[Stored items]
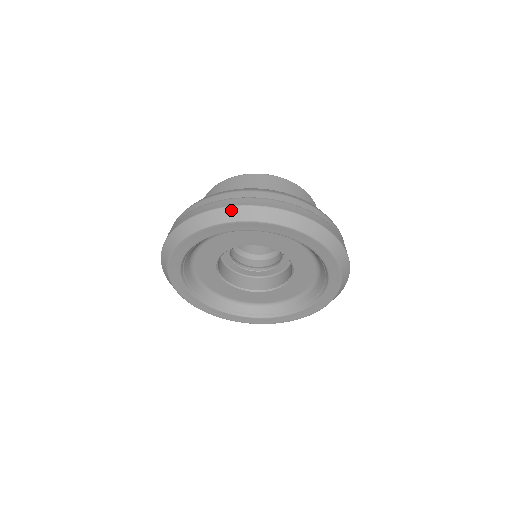
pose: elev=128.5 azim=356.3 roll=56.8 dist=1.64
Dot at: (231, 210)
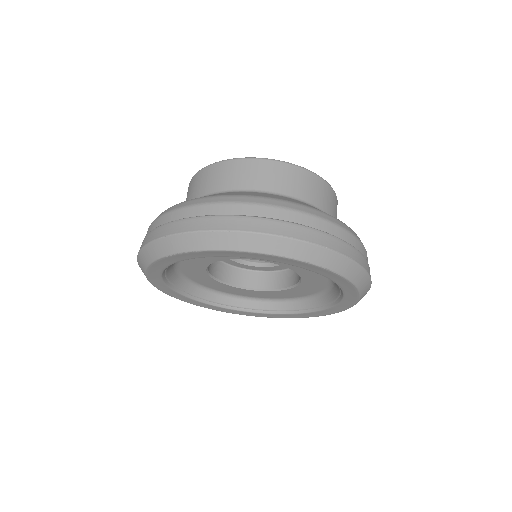
Dot at: (160, 243)
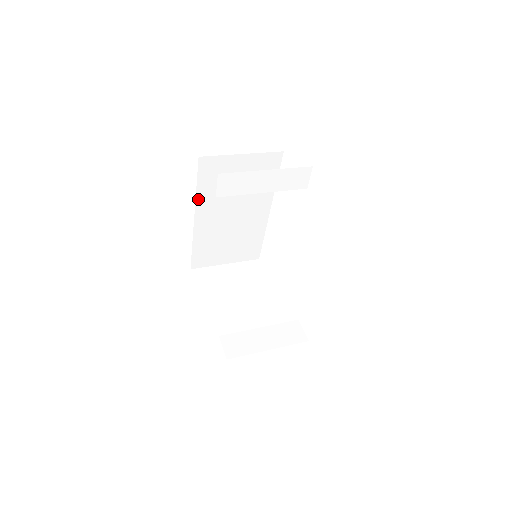
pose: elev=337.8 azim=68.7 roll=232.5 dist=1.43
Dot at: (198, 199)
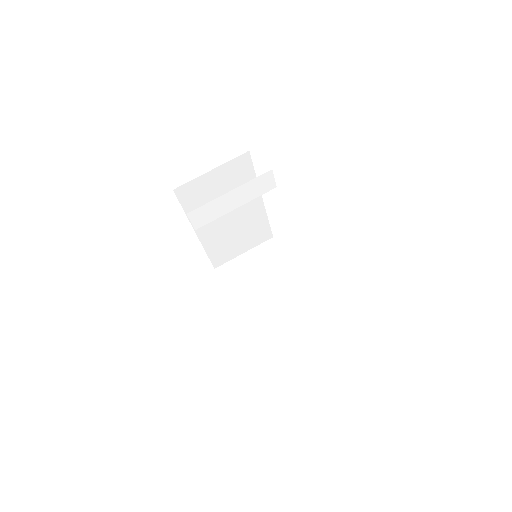
Dot at: occluded
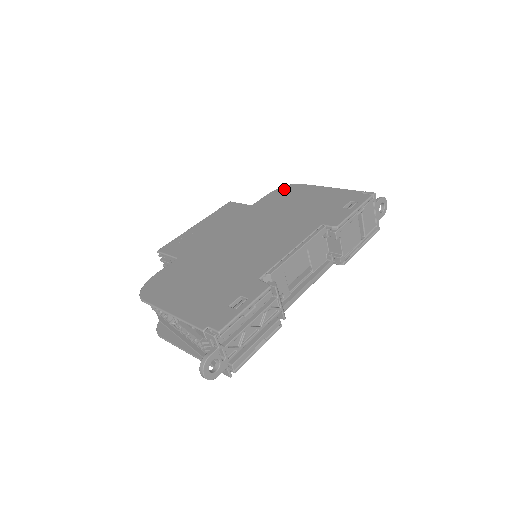
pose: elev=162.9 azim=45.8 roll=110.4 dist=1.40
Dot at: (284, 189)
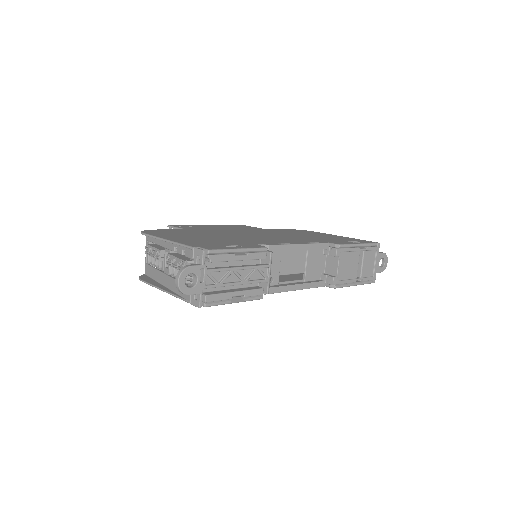
Dot at: (297, 230)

- **SHORT TASK**:
Pick out every line in the entries above that contains the string "azim", and copy each such line in full.

- **RESPONSE TO THIS TASK**:
pose: elev=128.5 azim=356.3 roll=56.8 dist=1.64
pose: elev=337.8 azim=68.7 roll=232.5 dist=1.43
pose: elev=162.9 azim=45.8 roll=110.4 dist=1.40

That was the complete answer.